The religious reformation of Manasseh attested the sincerity of his amendment. He flung out the Asherah from the Temple, put away the strange gods, destroyed the altars, burnt sacrifices to God, and used all his power to restore the worship of Jehovah. He did not, however, destroy the high places. For this story the Chronicler refers to "the words of Chozai,"[648] according to the present text, which some suppose to have meant "the story of the Seers." He also refers to a prayer of Manasseh, which cannot of course be the Greek forgery of the second or third century which goes by that name in the Apocrypha.[649] His repentance doubtless secured his own salvation. "Whoso saith 'Manasseh hath no part in the world to come,'" said Rabbi Johanan, "discourageth the penitent";—but the partial reformation was too late to save his land.
Is this a literal history, or an edifying Haggadah? The non-historical character of the story is maintained by De Wette, Graf, Nöldeke, and many others. Both views have been taken. This we can, at any rate, assert—that there seems to be nothing in the story which is inconsistent with probability. The Chronicler may have derived it from genuine documents or traditions, though it is difficult to account for the silence of the elder and more trustworthy historian. Nor is it only his silence for which we have to account; it is the continuance of his positive statements. It would be, in any case, a strange conception of history which, after narrating a man's crimes, omitted alike the retribution which befell him on account of them, the heartfelt penitence for the sake of which they were forgiven, and the seriously earnest endeavour to undo at least something of the evil which he had done.
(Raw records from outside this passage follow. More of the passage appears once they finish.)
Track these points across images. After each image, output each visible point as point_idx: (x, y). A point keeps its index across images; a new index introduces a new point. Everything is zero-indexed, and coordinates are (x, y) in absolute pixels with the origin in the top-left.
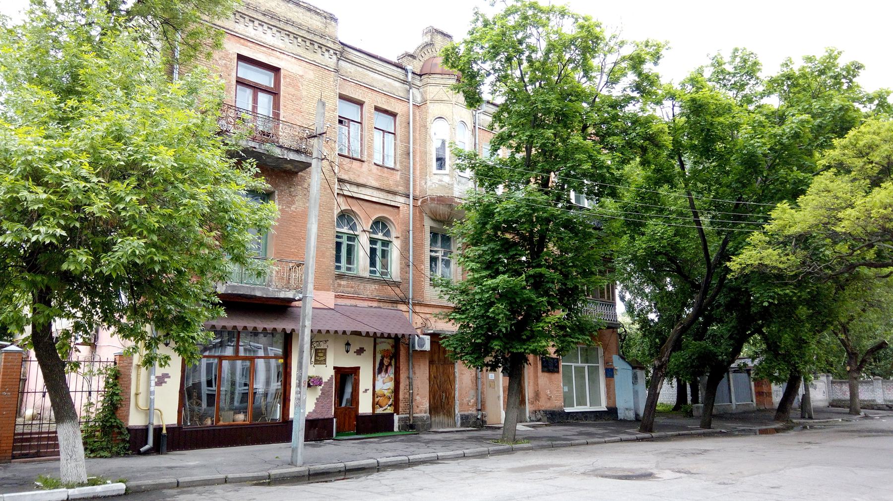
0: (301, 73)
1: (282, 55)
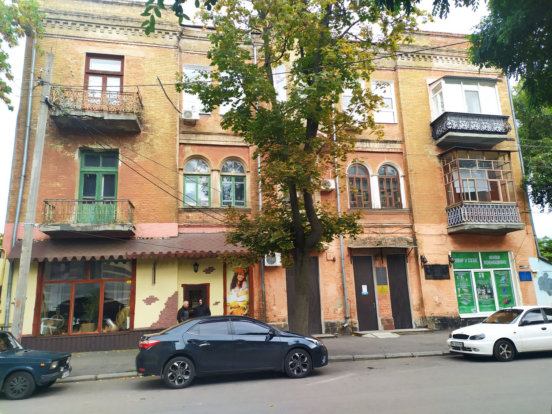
0: (142, 56)
1: (126, 46)
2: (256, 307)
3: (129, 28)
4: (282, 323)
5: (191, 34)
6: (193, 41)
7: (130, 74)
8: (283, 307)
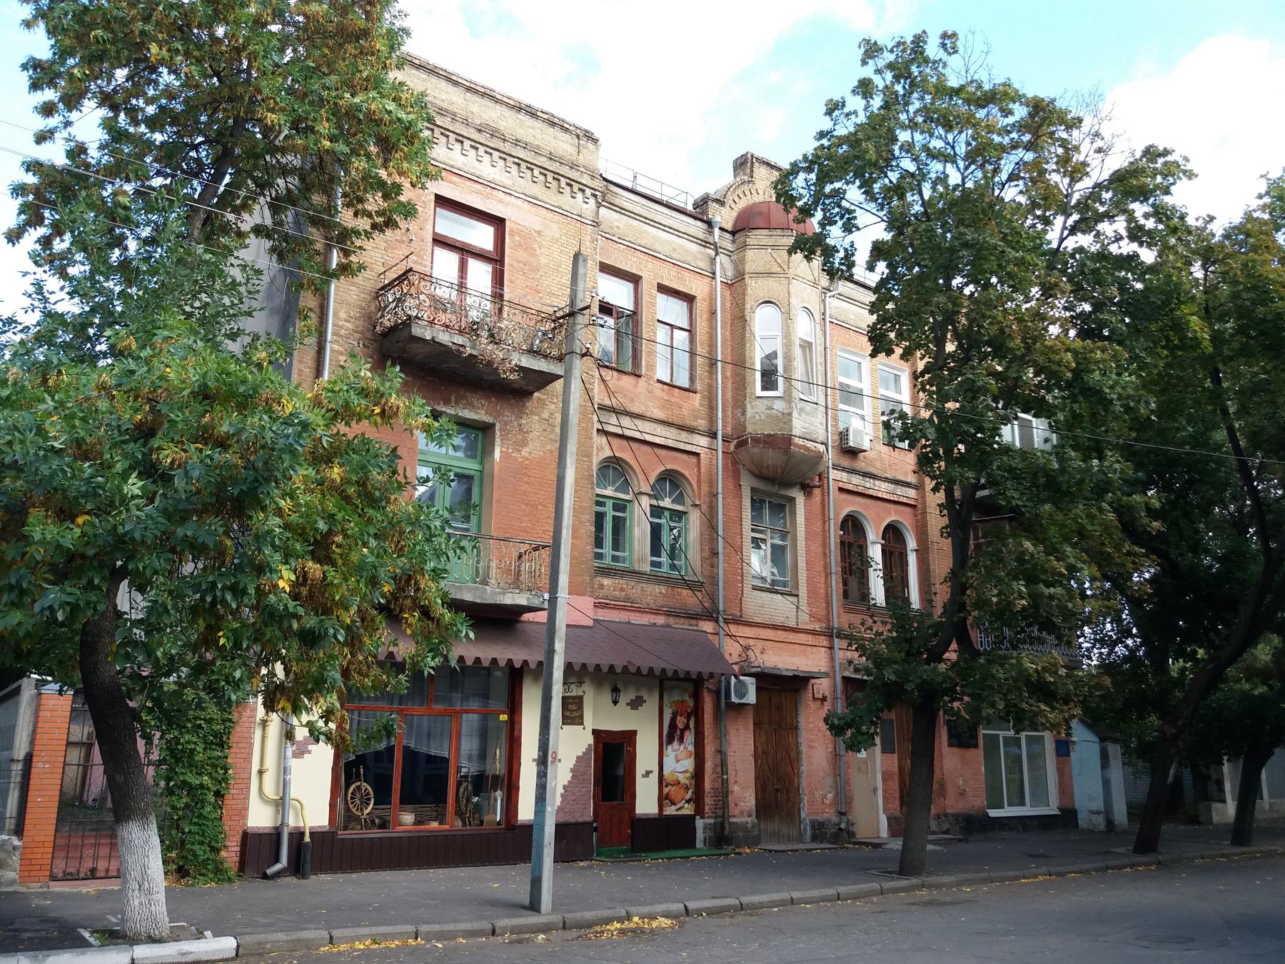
0: (538, 228)
1: (508, 197)
2: (708, 785)
3: (517, 160)
4: (749, 820)
5: (617, 201)
6: (617, 216)
7: (516, 264)
8: (749, 788)
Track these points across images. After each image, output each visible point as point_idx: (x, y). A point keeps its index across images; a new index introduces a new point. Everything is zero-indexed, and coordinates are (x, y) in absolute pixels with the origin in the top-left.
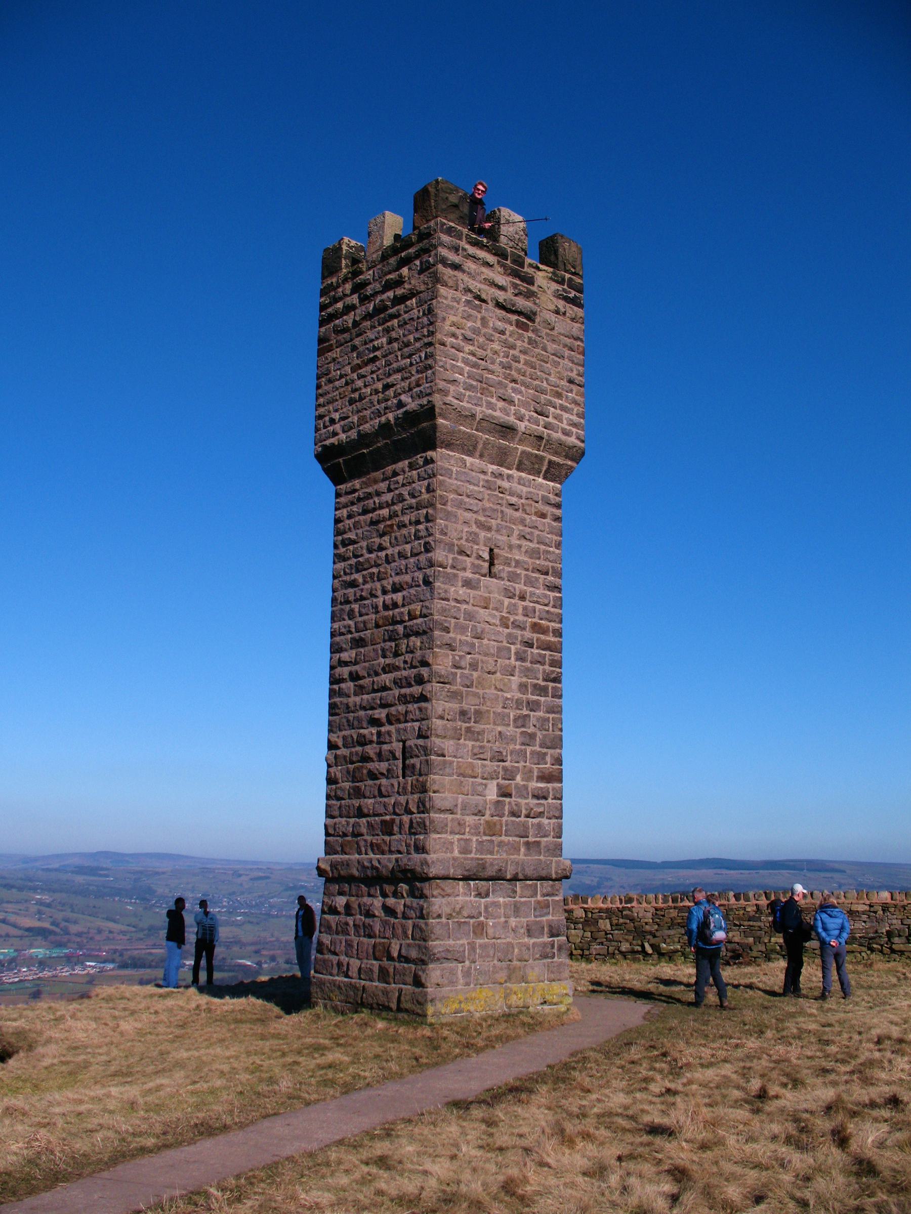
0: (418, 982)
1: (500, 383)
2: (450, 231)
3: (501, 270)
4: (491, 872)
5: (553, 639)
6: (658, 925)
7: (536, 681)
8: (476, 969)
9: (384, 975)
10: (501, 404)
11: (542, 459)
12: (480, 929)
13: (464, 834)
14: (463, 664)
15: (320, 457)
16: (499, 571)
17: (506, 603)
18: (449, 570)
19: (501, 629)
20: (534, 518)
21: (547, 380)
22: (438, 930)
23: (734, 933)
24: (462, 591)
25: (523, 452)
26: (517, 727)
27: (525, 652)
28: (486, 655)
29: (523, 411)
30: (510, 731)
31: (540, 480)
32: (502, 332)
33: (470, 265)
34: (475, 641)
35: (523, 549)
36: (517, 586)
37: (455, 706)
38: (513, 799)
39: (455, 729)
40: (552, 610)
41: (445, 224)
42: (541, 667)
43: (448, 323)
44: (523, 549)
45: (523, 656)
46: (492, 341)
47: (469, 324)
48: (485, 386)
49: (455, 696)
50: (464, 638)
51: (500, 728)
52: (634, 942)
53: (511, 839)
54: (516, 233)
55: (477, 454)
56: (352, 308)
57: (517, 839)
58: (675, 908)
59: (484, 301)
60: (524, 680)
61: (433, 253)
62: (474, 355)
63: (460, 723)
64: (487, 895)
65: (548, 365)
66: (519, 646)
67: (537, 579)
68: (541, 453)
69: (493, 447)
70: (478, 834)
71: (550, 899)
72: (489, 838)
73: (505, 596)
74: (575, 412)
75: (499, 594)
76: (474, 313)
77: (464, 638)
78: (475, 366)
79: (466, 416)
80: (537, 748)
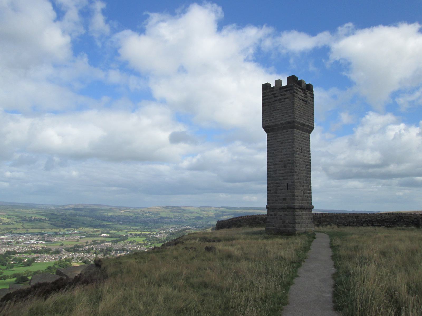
0: (294, 227)
2: (296, 86)
9: (285, 226)
10: (303, 120)
11: (308, 129)
12: (302, 218)
15: (263, 127)
18: (296, 152)
22: (297, 218)
24: (298, 156)
30: (304, 181)
31: (307, 134)
32: (303, 105)
33: (299, 93)
49: (297, 175)
78: (299, 113)
80: (308, 185)
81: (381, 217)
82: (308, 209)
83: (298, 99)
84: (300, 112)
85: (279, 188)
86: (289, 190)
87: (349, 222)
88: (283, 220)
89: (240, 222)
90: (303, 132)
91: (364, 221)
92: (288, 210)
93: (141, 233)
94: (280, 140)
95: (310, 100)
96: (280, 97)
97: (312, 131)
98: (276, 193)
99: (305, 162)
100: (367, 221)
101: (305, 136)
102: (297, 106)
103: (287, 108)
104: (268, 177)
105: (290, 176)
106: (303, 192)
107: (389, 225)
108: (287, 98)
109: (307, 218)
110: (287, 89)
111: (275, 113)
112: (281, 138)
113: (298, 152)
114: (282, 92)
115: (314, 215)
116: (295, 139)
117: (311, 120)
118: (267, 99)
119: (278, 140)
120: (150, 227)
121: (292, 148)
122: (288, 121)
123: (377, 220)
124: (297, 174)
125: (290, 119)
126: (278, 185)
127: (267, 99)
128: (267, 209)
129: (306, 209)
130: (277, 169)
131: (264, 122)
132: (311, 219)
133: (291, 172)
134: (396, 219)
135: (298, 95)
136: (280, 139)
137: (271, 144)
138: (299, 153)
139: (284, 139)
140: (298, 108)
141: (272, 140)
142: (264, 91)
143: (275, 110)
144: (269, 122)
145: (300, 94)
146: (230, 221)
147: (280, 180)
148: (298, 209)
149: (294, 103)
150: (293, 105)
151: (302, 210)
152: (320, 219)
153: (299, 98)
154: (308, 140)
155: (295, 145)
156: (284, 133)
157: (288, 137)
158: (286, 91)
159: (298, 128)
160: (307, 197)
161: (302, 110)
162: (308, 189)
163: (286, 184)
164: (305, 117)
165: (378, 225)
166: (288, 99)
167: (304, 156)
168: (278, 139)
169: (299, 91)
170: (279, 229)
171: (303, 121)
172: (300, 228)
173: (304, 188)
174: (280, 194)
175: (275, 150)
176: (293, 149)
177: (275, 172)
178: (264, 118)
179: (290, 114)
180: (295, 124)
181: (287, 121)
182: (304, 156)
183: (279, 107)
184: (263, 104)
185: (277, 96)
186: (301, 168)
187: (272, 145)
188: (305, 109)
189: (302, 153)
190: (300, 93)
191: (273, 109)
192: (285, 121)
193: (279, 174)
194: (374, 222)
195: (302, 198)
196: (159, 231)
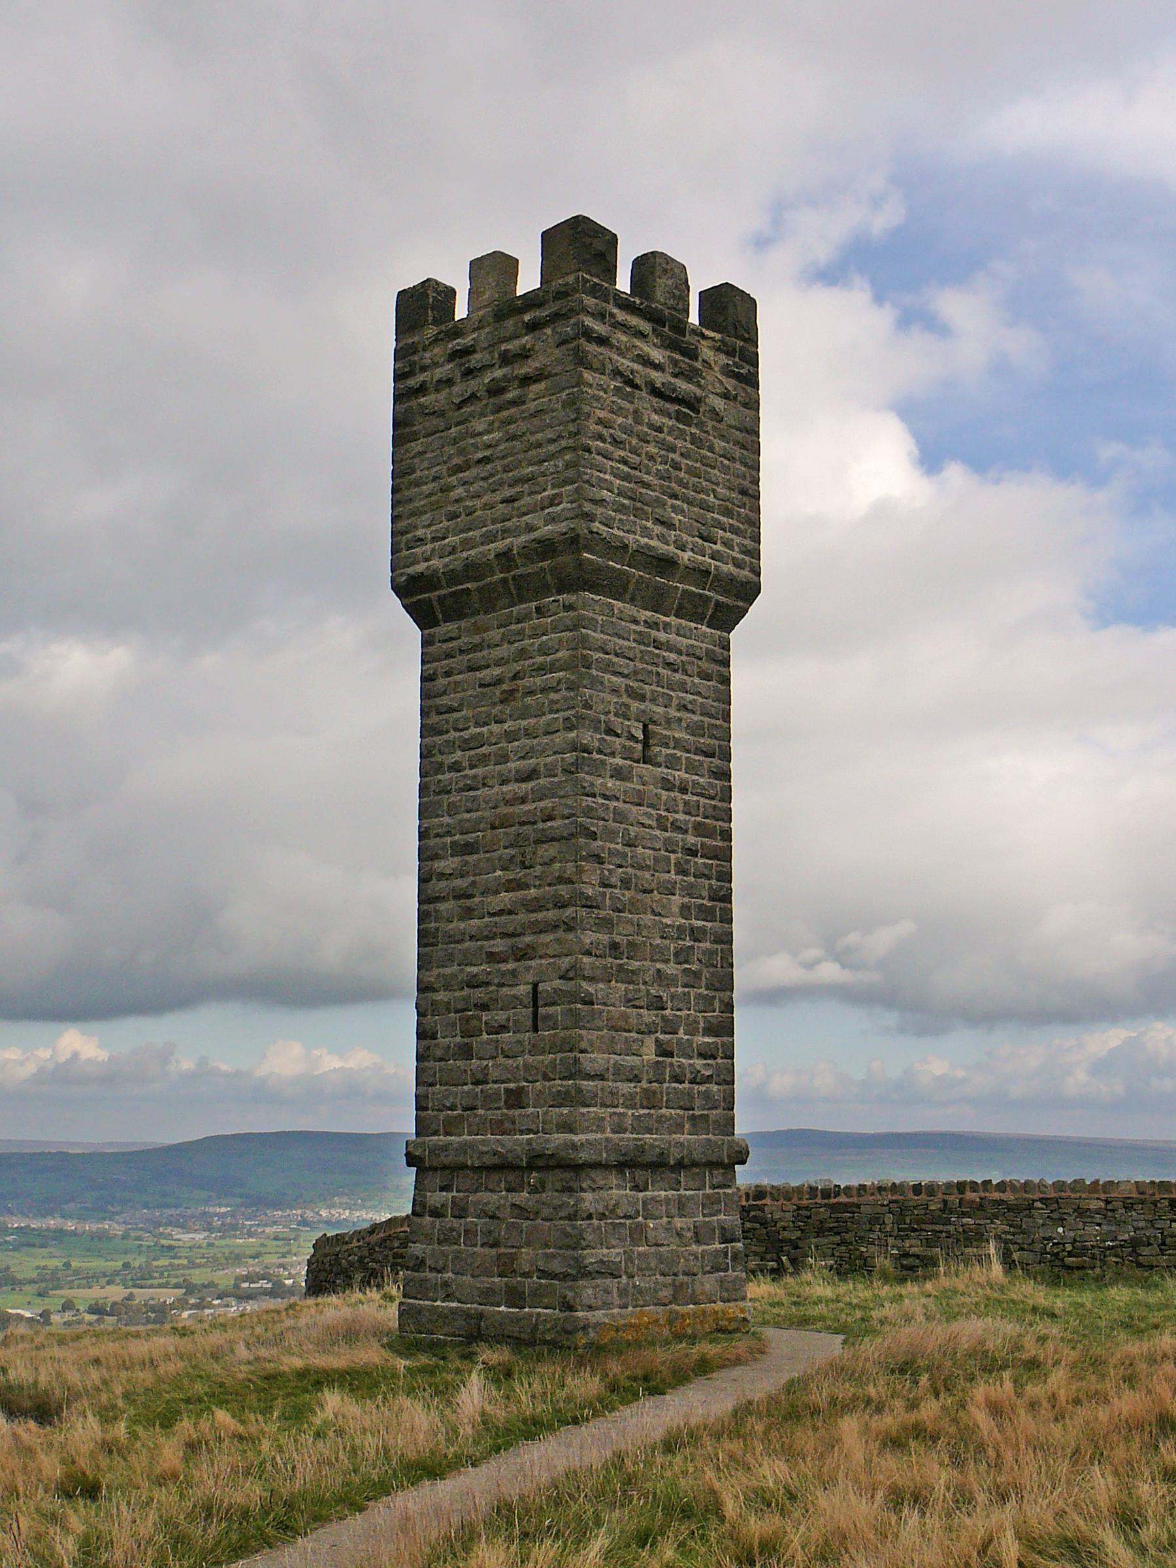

Not only does the historian make these omissions, but in no subsequent allusion to Manasseh does he so much as indicate that he is aware of his amendment.[650] He says that Amon "did evil in the sight of the Lord, as his father Manasseh did."[651] He speaks of the altars to the hosts of heaven which Manasseh had made in the two courts of the Temple as still standing in the reign of Josiah, though the Chronicler tells us that Manasseh had cast them all out of the city.[652] He says that, notwithstanding all that Josiah did, "the Lord turned not from the fierceness of His great wrath, because of all the provocations that Manasseh had provoked Him withal,"[653] and that on this account God cast off Jerusalem. Never, even by the most distant allusions, does he refer to Manasseh's captivity, his prayer, his penitence, or his counter-efforts. Had he been aware of these, his silence would have been neither generous nor just. Nay, he even leaves apparent facts at conflict with the Chronicler's story, for he makes Josiah do all that the Chronicler tells us that Manasseh himself had done in the removal of his worst abominations.
Even now we have not exhausted the historic difficulties which surround the repentance of Manasseh. During his reign Jeremiah received his call, and while still a young boy began his work. Neither he, nor Zephaniah, nor Habakkuk drop the slightest hint that the wicked, idolatrous king had ever turned over a new leaf. Jeremiah's silence is specially difficult to account for. He, too, records Jehovah's final and irrevocable decree, that He would give up Judah to death, to exile, and to famine, to the sword to slay, to the dogs to tear, to the fowls of the heaven and the beasts of the earth to devour and to destroy.[654] And the cause of the pitiless doom pronounced by a Judge weary of repenting is "because of Manasseh, the son of Hezekiah, King of Judah, for that which he did in Jerusalem."[655]
The judgment was not long delayed.
It was the vast movement of the Scythians in Media and Western Asia, and the rumours of it, which gave to Manasseh and Amon such respite as they had; and even this respite was full of misery and fear.[656]